Tuesday, April 24, 2012

Edo Tokyo Museum


The Edo-Tokyo Museum (江戸東京博物館) is a museum of the history of Tokyo, established in 1993. The main features of the permanent exhibitions are the life-size replica of the Nihonbashi which was the bridge leading into Edo; the Nakamuraza theatre; scale models of town; and buildings from the Edo, Meiji and Shōwa periods.

The original "Golden Mask" of the Tower of the Sun" 
By Taro Okamoto
The Edo-Tokyo Museum was designed by Kiyonori Kikutake. The distinctive elevated shape of the museum building is modelled after an old storehouse in the kurazukuri style.

Ukiyo-e "woodblock print" painting process
Walking through the Museum is like travelling from the Edo of past centuries into the modern Tokyo of today.

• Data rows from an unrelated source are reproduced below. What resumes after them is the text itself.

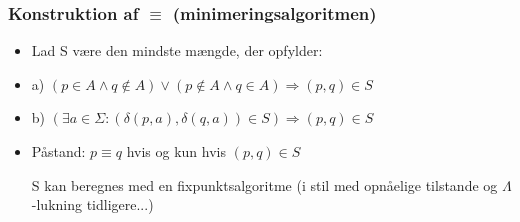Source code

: \documentclass[]{beamer}
\begin{document}
\begin{frame}
\frametitle{Konstruktion af $\equiv$  (minimeringsalgoritmen)}
\begin{itemize}[<+->]
\item Lad S være den mindste mængde, der opfylder: 
\item a) $(p\in A \wedge  q\not\in A) \vee  (p\not\in A \wedge  q\in A) \Rightarrow (p, q)\in S$
\item b) $(\exists a\in \Sigma : (\delta (p, a), \delta (q, a))\in S)   \Rightarrow    (p, q)\in S$
\item
Påstand:  $p \equiv q$ hvis og kun hvis $(p, q)\in S$

S kan beregnes med en fixpunktsalgoritme 
(i stil med opnåelige tilstande og $\Lambda$-lukning tidligere...)
\end{itemize}
\end{frame}
\end{document}
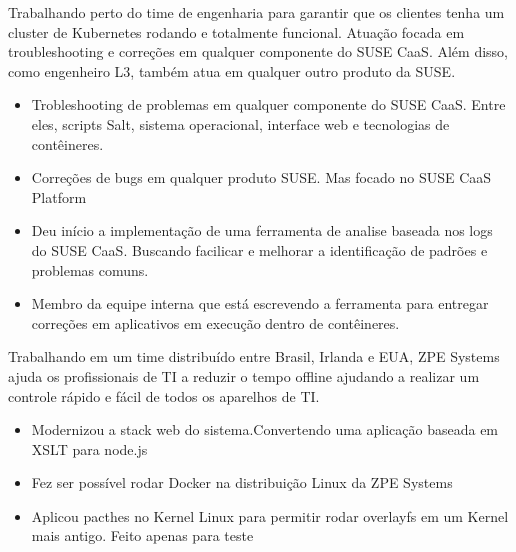 \documentclass[10pt,a4paper]{altacv}
\begin{document}

\begin{fullwidth}
\makecvheader
\end{fullwidth}


Trabalhando perto do time de engenharia para garantir que os clientes tenha um cluster de Kubernetes rodando e totalmente funcional. Atuação focada em troubleshooting e correções em qualquer componente do SUSE CaaS. Além disso, como engenheiro L3, também atua em qualquer outro produto da SUSE.
\begin{itemize}
\item Trobleshooting de problemas em qualquer componente do SUSE CaaS. Entre eles, scripts Salt, sistema operacional, interface web e tecnologias de contêineres.
\item Correções de bugs em qualquer produto SUSE. Mas focado no SUSE CaaS Platform
\item Deu início a implementação de uma ferramenta de analise baseada nos logs do SUSE CaaS. Buscando facilicar e melhorar a identificação de padrões e problemas comuns.
\item Membro da equipe interna que está escrevendo a ferramenta para entregar correções em aplicativos em execução dentro de contêineres.
\end{itemize}

Trabalhando em um time distribuído entre Brasil, Irlanda e EUA, ZPE Systems ajuda os profissionais de TI a reduzir o tempo offline ajudando a realizar um controle rápido e fácil de todos os aparelhos de TI.
\begin{itemize}
\item Modernizou a stack web do sistema.Convertendo uma aplicação baseada em XSLT para node.js 
\item Fez ser possível rodar Docker na distribuição Linux da ZPE Systems
\item Aplicou pacthes no Kernel Linux para permitir rodar overlayfs em um Kernel mais antigo. Feito apenas para teste
\end{itemize}
\end{document}

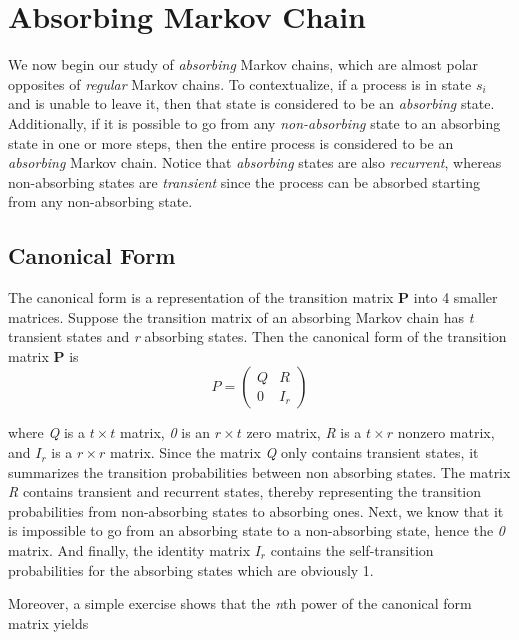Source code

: \documentclass[a4paper, 12pt]{article}
\begin{document}
\section*{Absorbing Markov Chain}

	We now begin our study of \textit{absorbing} Markov chains, which are almost polar opposites of \textit{regular} Markov chains. To contextualize, if a process is in state $s_i$ and is unable to leave it, then that state is considered to be an \emph{absorbing} state. Additionally, if it is possible to go from any \textit{non-absorbing} state to an absorbing state in one or more steps, then the entire process is considered to be an \emph{absorbing} Markov chain. Notice that \textit{absorbing} states are also \textit{recurrent}, whereas non-absorbing states are \textit{transient} since the process can be absorbed starting from any non-absorbing state.	
	
	\subsection*{Canonical Form}
	
The canonical form is a representation of the transition matrix \textbf{P} into 4 smaller matrices. Suppose the transition matrix of an absorbing Markov chain has \textit{t} transient states and \textit{r} absorbing states. Then the canonical form of the transition matrix \textbf{P} is
	 \[
    P = \left(
    \begin{array}{c|c}
      Q & R\\
      \hline
      0 & I_r
    \end{array}
    \right)
  \]
  
where \textit{Q} is a $t \times t$ matrix, \textit{0} is an $r \times t$ zero matrix, \textit{R} is a $t \times r$ nonzero matrix, and $I_r$ is a $r \times r$ matrix. Since the matrix \textit{Q} only contains transient states, it summarizes the transition probabilities between non absorbing states. The matrix \textit{R} contains transient and recurrent states, thereby representing the transition probabilities from non-absorbing states to absorbing ones. Next, we know that it is impossible to go from an absorbing state to a non-absorbing state, hence the \textit{0} matrix. And finally, the identity matrix $I_r$ contains the self-transition probabilities for the absorbing states which are obviously 1.

Moreover, a simple exercise shows that the \textit{n}th power of the canonical form matrix yields
\end{document}
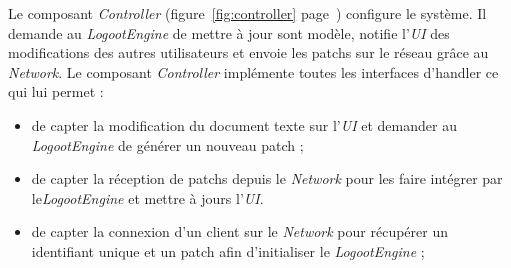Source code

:   Le composant \emph{Controller} (figure~\ref{fig:controller}
  page~\pageref{fig:controller}) configure le système. Il demande
  au \emph{LogootEngine} de mettre à jour sont modèle, notifie l'\emph{UI} des
  modifications des autres utilisateurs et envoie les patchs sur le réseau
  grâce au \emph{Network}. Le composant \emph{Controller}
  implémente toutes les interfaces d'handler ce qui lui permet :
  \begin{itemize}
    \item de capter la modification du document texte sur l'\emph{UI} et
    demander au \emph{LogootEngine} de générer un nouveau patch ;
    \item de capter la réception de patchs depuis le \emph{Network} pour les
    faire intégrer par le\emph{LogootEngine} et mettre à jours l'\emph{UI}.
    \item de capter la connexion d'un client sur le \emph{Network} pour récupérer
    un identifiant unique et un patch afin d'initialiser le \emph{LogootEngine} ;
  \end{itemize}

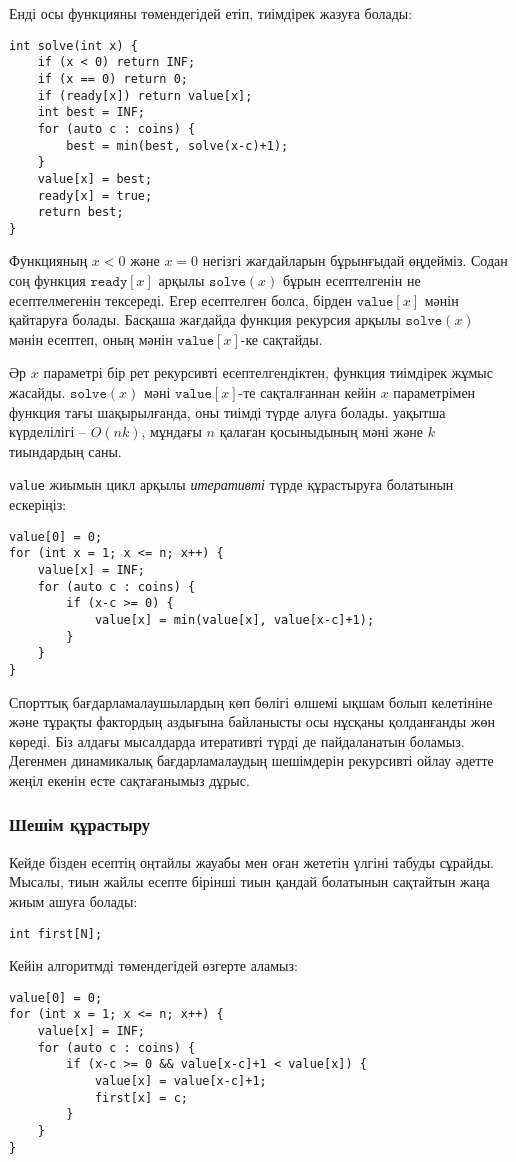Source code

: Енді осы функцияны төмендегідей етіп, тиімдірек
жазуға болады:

\begin{lstlisting}
int solve(int x) {
    if (x < 0) return INF;
    if (x == 0) return 0;
    if (ready[x]) return value[x];
    int best = INF;
    for (auto c : coins) {
        best = min(best, solve(x-c)+1);
    }
    value[x] = best;
    ready[x] = true;
    return best;
}
\end{lstlisting}

Функцияның $x<0$ және $x=0$ негізгі жағдайларын 
бұрынғыдай өңдейміз. Содан соң функция
$\texttt{ready}[x]$ арқылы 
$\texttt{solve}(x)$ бұрын есептелгенін не есептелмегенін тексереді.
Егер есептелген болса, бірден $\texttt{value}[x]$
мәнін қайтаруға болады. Басқаша жағдайда функция рекурсия арқылы
$\texttt{solve}(x)$ мәнін есептеп, оның мәнін 
$\texttt{value}[x]$-ке сақтайды. 

Әр $x$ параметрі бір рет рекурсивті есептелгендіктен,
функция тиімдірек жұмыс жасайды. $\texttt{solve}(x)$ мәні 
$\texttt{value}[x]$-те сақталғаннан кейін
$x$ параметрімен функция тағы шақырылғанда, 
оны тиімді түрде алуға болады. уақытша күрделілігі
-- $O(nk)$, мұндағы $n$ қалаған қосыныдының мәні 
және $k$ тиындардың саны. 

\texttt{value} жиымын 
цикл арқылы \emph{итеративті} түрде
құрастыруға болатынын ескеріңіз:

\begin{lstlisting}
value[0] = 0;
for (int x = 1; x <= n; x++) {
    value[x] = INF;
    for (auto c : coins) {
        if (x-c >= 0) {
            value[x] = min(value[x], value[x-c]+1);
        }
    }
}
\end{lstlisting}

Спорттық бағдарламалаушылардың көп бөлігі өлшемі ықшам болып келетініне және тұрақты фактордың аздығына байланысты 
осы нұсқаны қолданғанды жөн көреді. 
Біз алдағы мысалдарда итеративті түрді де 
пайдаланатын боламыз.
Дегенмен динамикалық бағдарламалаудың шешімдерін 
рекурсивті ойлау әдетте жеңіл екенін есте сақтағанымыз дұрыс.

\subsubsection{Шешім құрастыру}

Кейде бізден есептің оңтайлы жауабы мен 
оған жететін үлгіні табуды сұрайды. 
Мысалы, тиын жайлы есепте бірінші тиын
қандай болатынын сақтайтын жаңа жиым ашуға
болады:
\begin{lstlisting}
int first[N];
\end{lstlisting}
Кейін алгоритмді төмендегідей өзгерте аламыз:
\begin{lstlisting}
value[0] = 0;
for (int x = 1; x <= n; x++) {
    value[x] = INF;
    for (auto c : coins) {
        if (x-c >= 0 && value[x-c]+1 < value[x]) {
            value[x] = value[x-c]+1;
            first[x] = c;
        }
    }
}
\end{lstlisting}

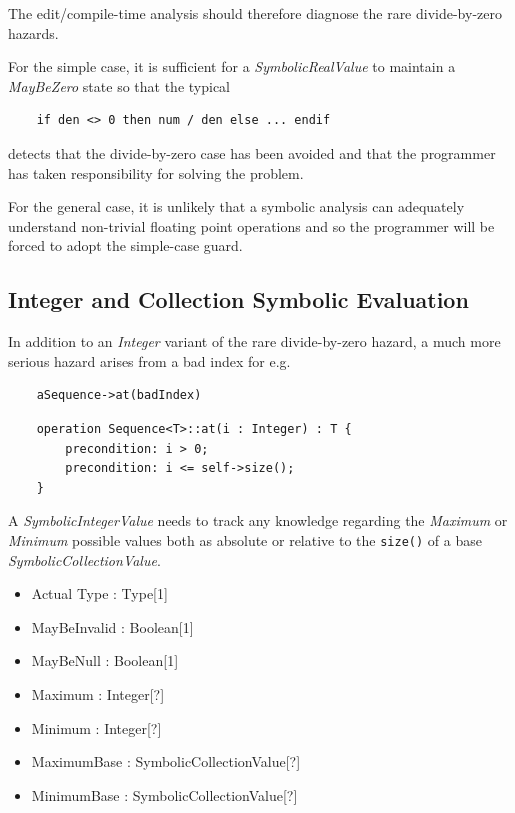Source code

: \documentclass[
]{ceurart}
\begin{document}
The edit/compile-time analysis should therefore diagnose the rare divide-by-zero hazards.

For the simple case, it is sufficient for a \emph{SymbolicRealValue} to maintain a \emph{MayBeZero} state so that the typical

\begin{verbatim}
    if den <> 0 then num / den else ... endif
\end{verbatim}

detects that the divide-by-zero case has been avoided and that the programmer has taken responsibility for solving the problem.

For the general case, it is unlikely that a symbolic analysis can adequately understand non-trivial floating point operations and so the programmer will be forced to adopt the simple-case guard.

\subsection{Integer and Collection Symbolic Evaluation}

In addition to an \emph{Integer} variant of the rare divide-by-zero hazard, a much more serious hazard arises from a bad index for e.g.

\begin{verbatim}
    aSequence->at(badIndex)
\end{verbatim}

\begin{verbatim}
    operation Sequence<T>::at(i : Integer) : T {
        precondition: i > 0;
        precondition: i <= self->size();
    }
\end{verbatim}

A \emph{SymbolicIntegerValue} needs to track any knowledge regarding the \emph{Maximum} or \emph{Minimum} possible values both as absolute or relative to the \verb|size()| of a base \emph{SymbolicCollectionValue}. 

\begin{itemize}
	\item Actual Type : Type[1]
	\item MayBeInvalid : Boolean[1]
	\item MayBeNull : Boolean[1]
    \item Maximum : Integer[?]
	\item Minimum : Integer[?]
    \item MaximumBase : SymbolicCollectionValue[?]
    \item MinimumBase : SymbolicCollectionValue[?]
\end{itemize}  
\end{document}
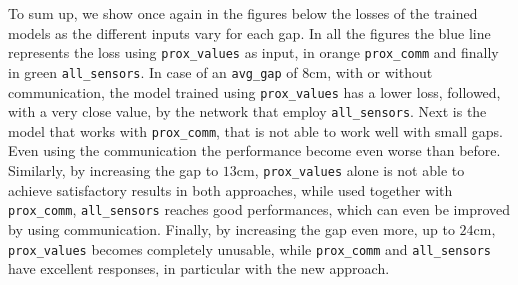 To sum up, we show once again in the figures below the losses of the trained 
models as the different inputs vary for each gap. In all the figures the blue line 
represents the loss using \texttt{prox\_values} as input, in orange 
\texttt{prox\_comm} and finally in green \texttt{all\_sensors}.
In case of an \texttt{avg\_gap} of $8$\gls{cm}, with or without communication, 
the model trained using \texttt{prox\_values} has a lower loss, followed, with a 
very close value, by the network that employ \texttt{all\_sensors}.
Next is the model that works with \texttt{prox\_comm}, that is not able to work 
well with small gaps. Even using the communication the performance become 
even worse than before. 
Similarly, by increasing the gap to $13$\gls{cm}, \texttt{prox\_values} alone is not 
able to achieve satisfactory results in both approaches, while used together with 
\texttt{prox\_comm}, \texttt{all\_sensors} reaches good performances, which can 
even be improved by using communication.
Finally, by increasing the gap even more, up to $24$\gls{cm}, 
\texttt{prox\_values} becomes completely unusable, while \texttt{prox\_comm} 
and \texttt{all\_sensors} have excellent responses, in particular with the new 
approach.

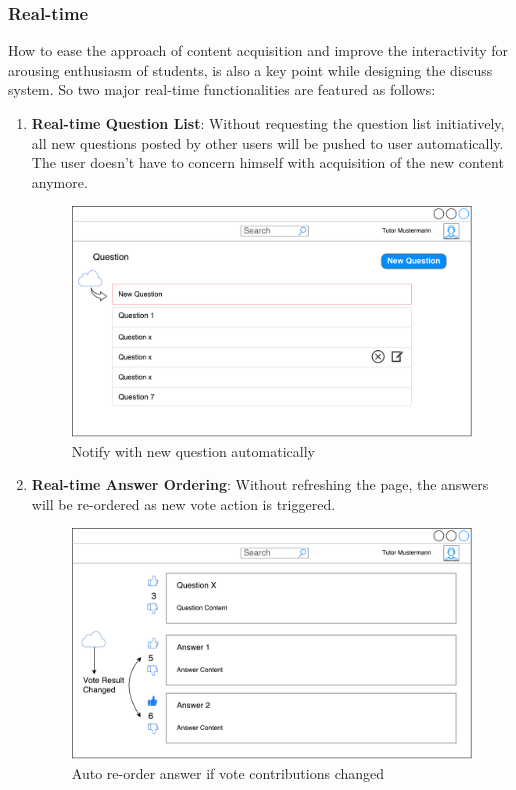 \subsubsection{Real-time}
How to ease the approach of content acquisition and improve the interactivity for arousing enthusiasm of students, is also a key point while designing the discuss system. So two major real-time functionalities are featured as follows: 


\begin{enumerate}
\item
\textbf{Real-time Question List}: Without requesting the question list initiatively, all new questions posted by other users will be pushed to user automatically. The user doesn't have to concern himself with acquisition of the new content anymore.

\begin{figure}[!htbp]
  \centering
    \includegraphics[width=1\textwidth]{Figures/mockup/question-notify.pdf}
  \caption{Notify with new question automatically}
\end{figure}

\item
\textbf{Real-time Answer Ordering}: Without refreshing the page, the answers will be re-ordered as new vote action is triggered.

\begin{figure}[!htbp]
  \centering
    \includegraphics[width=1\textwidth]{Figures/mockup/votechange.pdf}
  \caption{Auto re-order answer if vote contributions changed}
\end{figure}


\end{enumerate}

Edo (江戸, literally "bay-entrance" or "estuary"), is the former name of Tokyo. It was the seat of power for the Tokugawa shogunate, which ruled Japan from 1603 to 1868. During this period it grew to become one of the largest cities in the world and home to an urban culture centered on the notion of a "floating world". 
Nihonbashi in Edo, Ukiyo-e by Hiroshige
The city was laid out as a castle town around Edo Castle. The Sumida River (then called the Great River, 大川), ran along the eastern edge of the city. The Edo Bridge (江戸橋) marked the center of the city's commercial center. The northeastern corner of the city is guarded from evil by a number of temples (including Sensō-ji and Kan'ei-ji).
Edo Castle Wall
Edo Castle (江戸城), also known as Chiyoda Castle (千代田城), is a flatland castle that was built in 1457 by Ōta Dōkan. It is located in Chiyoda in Tokyo, then known as Edo. It was the residence of the shogun and location of the shogunate, and also functioned as the military capital during the Edo period of Japanese history.
Aerial view of the Imperial Ground 
When the shogun departed and the Meiji Restoration it became the Tokyo Imperial Palace. Some moats, walls and ramparts of the castle survive to this day. However, the grounds were more extensive during the Edo period, with Tokyo Station and the Marunouchi section of the city lying within the outermost moat. It also encompassed Kitanomaru Park, the Nippon Budokan Hall and other landmarks of the surrounding area.